(Exercise goal) How many of the lines below contain "Plätzen"? Reply with only that figure.

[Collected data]
'''

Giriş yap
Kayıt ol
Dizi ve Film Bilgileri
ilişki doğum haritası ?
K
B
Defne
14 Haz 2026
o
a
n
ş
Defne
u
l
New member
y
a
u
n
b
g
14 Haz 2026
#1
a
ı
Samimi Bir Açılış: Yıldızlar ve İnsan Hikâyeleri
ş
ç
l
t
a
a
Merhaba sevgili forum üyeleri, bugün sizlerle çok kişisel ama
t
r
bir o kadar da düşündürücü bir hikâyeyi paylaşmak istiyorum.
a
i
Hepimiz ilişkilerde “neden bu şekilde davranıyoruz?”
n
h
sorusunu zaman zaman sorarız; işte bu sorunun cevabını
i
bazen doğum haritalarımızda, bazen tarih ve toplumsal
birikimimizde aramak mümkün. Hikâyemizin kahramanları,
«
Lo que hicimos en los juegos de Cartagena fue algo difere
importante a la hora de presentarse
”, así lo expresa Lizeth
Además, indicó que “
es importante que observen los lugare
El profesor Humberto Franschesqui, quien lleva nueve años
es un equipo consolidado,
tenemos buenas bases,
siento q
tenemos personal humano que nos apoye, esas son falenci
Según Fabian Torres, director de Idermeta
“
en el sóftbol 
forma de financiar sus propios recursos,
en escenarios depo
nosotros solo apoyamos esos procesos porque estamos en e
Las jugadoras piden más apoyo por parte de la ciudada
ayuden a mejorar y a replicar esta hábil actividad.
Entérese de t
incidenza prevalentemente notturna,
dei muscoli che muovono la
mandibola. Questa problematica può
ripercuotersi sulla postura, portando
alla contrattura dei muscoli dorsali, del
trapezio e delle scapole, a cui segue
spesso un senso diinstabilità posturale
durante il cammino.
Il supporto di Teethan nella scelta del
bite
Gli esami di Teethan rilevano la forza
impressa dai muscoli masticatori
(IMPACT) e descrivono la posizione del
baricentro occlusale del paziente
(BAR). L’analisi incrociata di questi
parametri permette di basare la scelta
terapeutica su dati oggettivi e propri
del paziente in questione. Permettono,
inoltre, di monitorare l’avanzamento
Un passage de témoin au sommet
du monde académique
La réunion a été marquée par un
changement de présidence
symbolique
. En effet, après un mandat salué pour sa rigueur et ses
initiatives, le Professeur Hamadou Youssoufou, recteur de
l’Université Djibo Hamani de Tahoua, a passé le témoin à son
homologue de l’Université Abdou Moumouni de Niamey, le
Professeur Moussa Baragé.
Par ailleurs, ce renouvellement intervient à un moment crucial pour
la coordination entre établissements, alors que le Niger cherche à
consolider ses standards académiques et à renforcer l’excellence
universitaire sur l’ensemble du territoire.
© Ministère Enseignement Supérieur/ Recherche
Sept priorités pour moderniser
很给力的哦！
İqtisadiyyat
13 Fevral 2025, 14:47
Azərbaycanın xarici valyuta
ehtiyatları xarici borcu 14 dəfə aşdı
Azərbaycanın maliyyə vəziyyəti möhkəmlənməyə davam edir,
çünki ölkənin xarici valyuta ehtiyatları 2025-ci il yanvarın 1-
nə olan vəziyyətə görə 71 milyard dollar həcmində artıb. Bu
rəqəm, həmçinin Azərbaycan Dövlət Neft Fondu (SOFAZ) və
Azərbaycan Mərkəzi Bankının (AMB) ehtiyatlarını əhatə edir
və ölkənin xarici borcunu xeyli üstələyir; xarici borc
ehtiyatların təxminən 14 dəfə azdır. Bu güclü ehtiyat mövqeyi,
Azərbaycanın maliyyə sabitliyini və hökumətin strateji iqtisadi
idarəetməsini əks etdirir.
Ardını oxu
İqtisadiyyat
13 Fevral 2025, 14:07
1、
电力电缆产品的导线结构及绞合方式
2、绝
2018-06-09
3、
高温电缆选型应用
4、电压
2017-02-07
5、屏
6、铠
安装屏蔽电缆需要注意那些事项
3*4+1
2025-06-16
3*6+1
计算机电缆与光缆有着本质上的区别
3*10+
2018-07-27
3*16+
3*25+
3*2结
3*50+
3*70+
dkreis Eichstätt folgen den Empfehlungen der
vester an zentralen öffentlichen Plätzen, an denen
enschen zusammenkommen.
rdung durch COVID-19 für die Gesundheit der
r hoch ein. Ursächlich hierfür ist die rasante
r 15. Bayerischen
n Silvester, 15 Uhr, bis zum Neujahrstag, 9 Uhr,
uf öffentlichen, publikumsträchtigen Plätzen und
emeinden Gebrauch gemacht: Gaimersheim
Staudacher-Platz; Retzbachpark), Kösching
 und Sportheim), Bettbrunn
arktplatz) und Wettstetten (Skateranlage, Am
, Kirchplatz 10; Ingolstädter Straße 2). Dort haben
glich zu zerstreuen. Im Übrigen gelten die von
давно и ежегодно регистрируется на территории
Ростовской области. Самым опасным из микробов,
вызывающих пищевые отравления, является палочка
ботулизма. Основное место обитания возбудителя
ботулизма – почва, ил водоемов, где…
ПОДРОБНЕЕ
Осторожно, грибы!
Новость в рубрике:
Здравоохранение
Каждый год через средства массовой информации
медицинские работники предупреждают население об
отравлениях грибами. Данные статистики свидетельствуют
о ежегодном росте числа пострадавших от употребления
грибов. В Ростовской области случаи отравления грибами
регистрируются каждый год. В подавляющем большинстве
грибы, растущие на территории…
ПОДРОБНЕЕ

'''

(Output of the exercise) 2